▶ **Exercise requirements**
**a.** Please transcribe everything from "These cases reveal" down to "diligence practically redundant." in the passage on RED III and corporate accountability, copying it word for word.
**b.** Report how many lines in the rows contain the string "legend", giving only the number.

Similarly, residents challenged the French energy company Neoen over its 96-hectare solar project in Portugal in January 2024. They alleged an inadequate environmental assessment, a lack of consultation, and risks to biodiversity and water access. Neoen insisted it had complied with every regulatory step. This case demonstrates the limits of a purely compliance-based defence: doing things “by the book” may not suffice when fast-tracking procedures exclude meaningful community engagement. Under the RED III’s urgency framework, corporations may increasingly invoke procedural compliance to deflect accountability for substantive harms, creating a real risk that legal compliance may replace ethical and rights-based responsibility.
These cases reveal a pattern: corporations rely on compliance with permitting rules, while communities argue that these rules — especially under accelerated regimes like RED III — are insufficient to ensure the protection of their rights. The result is a legal paradox: the EU is simultaneously tightening corporate due diligence requirements while creating regulatory shortcuts that make such diligence practically redundant.
Pathways for Accountability
National courts remain the primary venues for challenging corporate projects. The Finnish case demonstrates that constitutional rights — including the right to a healthy environment and protection of Sámi reindeer herding — can outweigh corporate interests and EU-level climate priorities. Even when legal remedies exist, high costs, limited legal standing, and fragmented national rules make it difficult for communities to hold corporations accountable in practice. In those Member States where strong environmental regimes are not guaranteed, judicial review may be narrower, leaving affected groups with fewer tools to claim their rights. Yet RED III embeds urgency into EU law itself, allowing developers to claim they met all regulatory requirements even when risks of violations are not properly addressed. A comparative law analysis reveals that some jurisdictions recognise a “regulatory compliance defence” — as discussed, for instance, by Stalenhoef, de Jong and Faure here — shielding companies from liability when acting under valid permits. The RED III’s fast-track framework risks reinforcing this corporate defence. Courts will need to clarify that due diligence duties are substantive, not merely procedural, and cannot be displaced by RED III’s urgency logic. Corporate accountability should not hinge on procedural checkboxes.
Alternatively, or in addition to national courts, RED III provisions may be subject to judicial review before the Court of Justice of the European Union (CJEU). Where the root problem lies in EU’s own acts — such as the designation of a project as strategic or the legislative choice to grant presumptive overriding public interest status — the most effective remedy is to challenge the validity of such acts. While NGOs have made progress in climate litigation (e.g., Carvalho and Others), procedural standing remains a bottleneck (see in this regard the opinion of AG Emiliou in Case C-731/23 P). Given the standing criteria established in Plaumann, the realistic route for NGOs or affected communities is to litigate nationally, prompting a preliminary reference to the CJEU. This would enable the Court to assess whether RED III’s acceleration regime, or specific Commission implementing acts, are compatible with EU Treaties. Through preliminary references, national courts can invite the CJEU to assess whether RED III’s streamlining provisions, or the Commission’s implementing acts, are compatible with the EU Charter of Fundamental Rights and general principles of law.
Finally, the European Court of Human Rights offers an additional albeit indirect pathway. Although the European Convention on Human Rights (ECHR) does not explicitly guarantee a right to a healthy environment, Articles 2 and 8 have been interpreted to cover environmental harms. Strasbourg can hold states accountable for failing to adequately regulate and oversee corporate activity. Recent climate cases, such as KlimaSeniorinnen v. Switzerland, show the Court’s willingness to engage with state duties in the climate context — a pathway that could extend to renewable energy projects where corporate shortcuts undermine rights.

▶ **Dataset content**
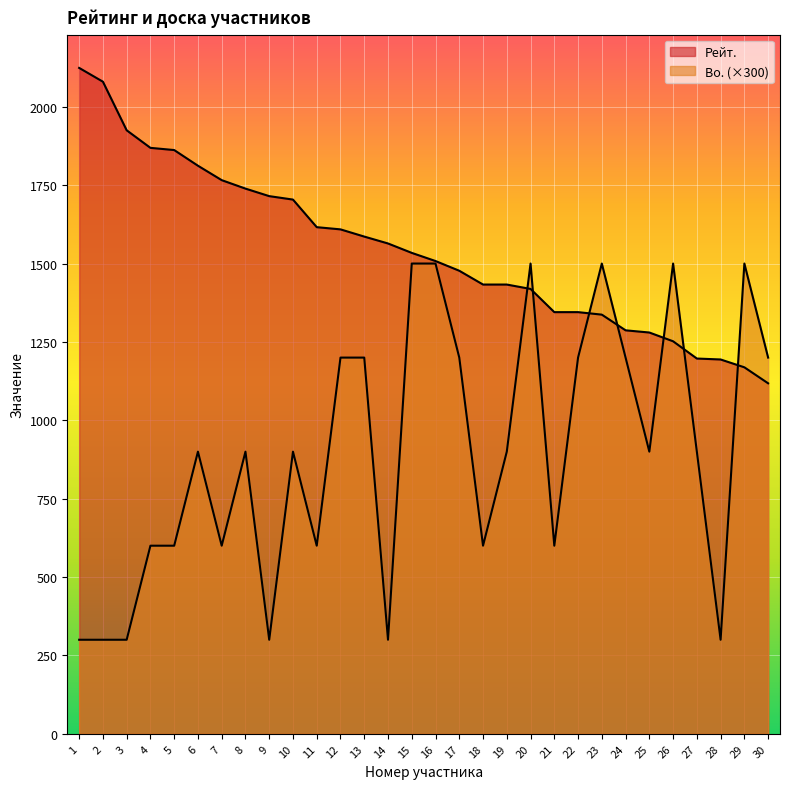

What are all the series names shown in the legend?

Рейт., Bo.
--
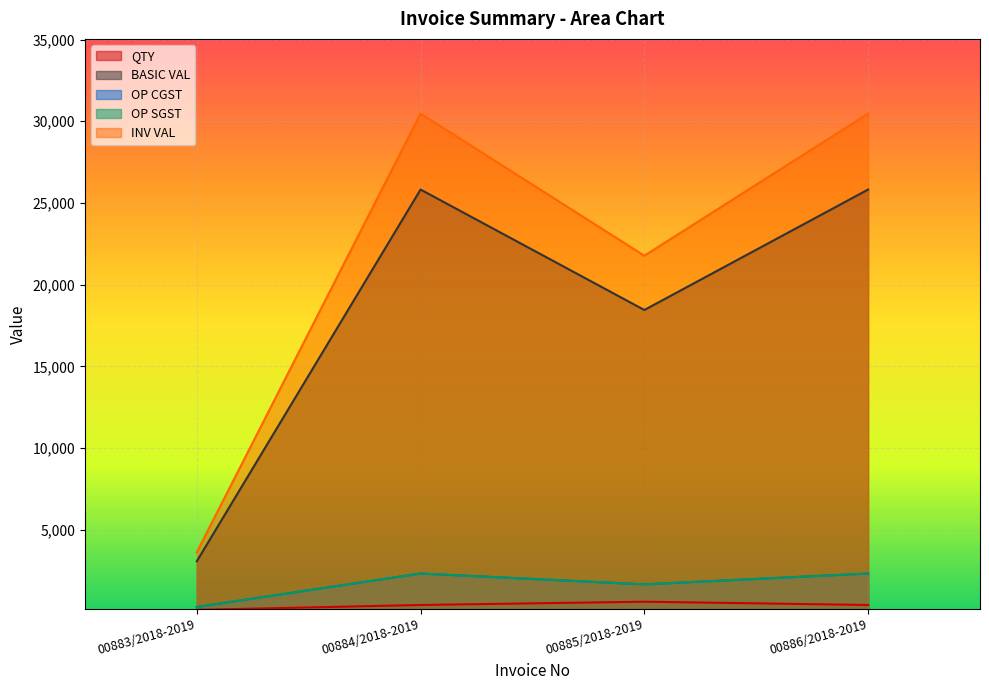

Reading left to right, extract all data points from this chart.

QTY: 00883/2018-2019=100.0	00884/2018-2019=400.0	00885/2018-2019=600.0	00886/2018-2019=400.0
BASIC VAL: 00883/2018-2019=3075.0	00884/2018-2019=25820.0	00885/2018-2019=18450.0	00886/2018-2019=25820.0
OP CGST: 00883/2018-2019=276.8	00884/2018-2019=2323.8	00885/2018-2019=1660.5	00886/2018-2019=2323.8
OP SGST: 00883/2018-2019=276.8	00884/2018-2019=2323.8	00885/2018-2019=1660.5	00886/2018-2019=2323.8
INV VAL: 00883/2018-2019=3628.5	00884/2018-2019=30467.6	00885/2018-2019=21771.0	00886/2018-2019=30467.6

▶ **Answers below**
**a.**
These cases reveal a pattern: corporations rely on compliance with permitting rules, while communities argue that these rules — especially under accelerated regimes like RED III — are insufficient to ensure the protection of their rights. The result is a legal paradox: the EU is simultaneously tightening corporate due diligence requirements while creating regulatory shortcuts that make such diligence practically redundant.

**b.** 1